So good guys want to find, once a new vulnerability comes out some of the cybersecurity companies the Shodan(s), the Censys(s), the attack surface management companies, they want to find that their customers whether or not they're vulnerable or not, right, so they want to find as many servers that are vulnerable on the internet so that they can let you know, right? The bad guys want to do exactly the opposite of that. They want to identify as many systems before the good guys as possible. And before things get patched. And before things get remediated, try to compromise as many of those as humanly possible to so there's somewhat of a race, right. And it means that now more than ever, there are tons and tons and tons of people that are scanning and crawling the internet. And I'm going to talk about what that means very briefly, in this presentation.
I have one case study in here. In particular, it's the recent Apache CVE-2021-41773. So this vulnerability was disclosed earlier this month. And it was a really interesting order of operations, where the patch was submitted, you could see it in the source code revision, or in in the, in the revision control. So in get, then GreyNoise actually started seeing opportunistic vulnerability checks for that before the vulnerability was even actually announced, or the CVE was created. And then a few days later, so a day later, Apache actually increment, they push their patch to general availability, and they disclose the vulnerability to CVE. And everybody can start patching it knows about it.
The whole point that I'm getting at here is that this timeline is really getting shorter and shorter. And what that really means for defenders is that we have to be able to respond much more quickly. It we have to be able to sort and differentiate between all of the noise that's happening on the internet versus the things that really matter to us, right? And the things that we really need to be have eyes on the have eyes on the different alerts and the different threads that are occurring to our organization. And what I'm trying to get at here with this is that the amount of time is getting shorter and shorter and it creates a problem it creates a noise problem on the internet.

• _APPLY WHAT YOU READ_
1. From the transcript on internet scanning, extract the stretch from "The whole point" through "on the internet.".
2. Which Apache vulnerability is the case study in the transcript on internet scanning?

• _EXTRACTED DATA_
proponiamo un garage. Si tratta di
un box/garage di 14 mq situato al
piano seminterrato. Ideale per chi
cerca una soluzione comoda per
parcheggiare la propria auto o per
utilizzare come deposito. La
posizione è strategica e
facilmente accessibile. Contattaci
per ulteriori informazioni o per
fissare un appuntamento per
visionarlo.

...

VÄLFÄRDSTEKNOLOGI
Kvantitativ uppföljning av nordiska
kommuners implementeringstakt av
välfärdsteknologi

==

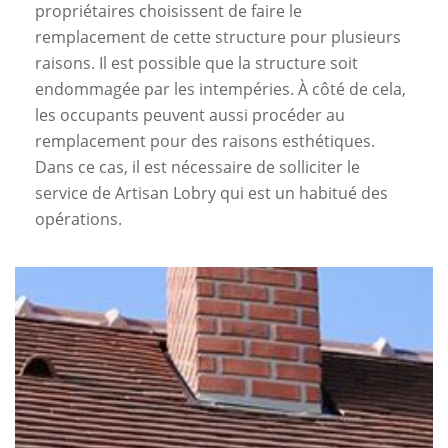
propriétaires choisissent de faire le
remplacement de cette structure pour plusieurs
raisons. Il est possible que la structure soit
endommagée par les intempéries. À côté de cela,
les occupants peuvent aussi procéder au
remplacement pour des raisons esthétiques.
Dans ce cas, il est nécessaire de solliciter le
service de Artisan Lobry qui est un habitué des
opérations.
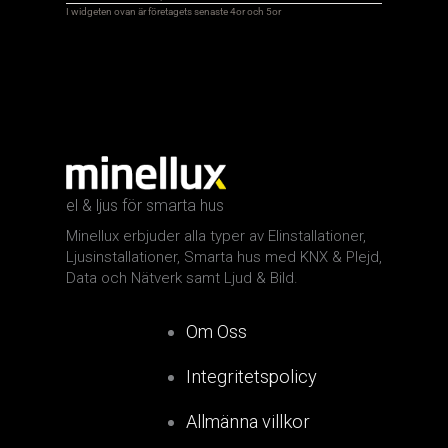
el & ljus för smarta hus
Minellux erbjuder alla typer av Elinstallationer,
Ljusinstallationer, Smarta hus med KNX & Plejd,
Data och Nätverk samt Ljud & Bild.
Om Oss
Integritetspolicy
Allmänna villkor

• _EXPECTED RESULTS_
1.
The whole point that I'm getting at here is that this timeline is really getting shorter and shorter. And what that really means for defenders is that we have to be able to respond much more quickly. It we have to be able to sort and differentiate between all of the noise that's happening on the internet versus the things that really matter to us, right? And the things that we really need to be have eyes on the have eyes on the different alerts and the different threads that are occurring to our organization. And what I'm trying to get at here with this is that the amount of time is getting shorter and shorter and it creates a problem it creates a noise problem on the internet.

2. CVE-2021-41773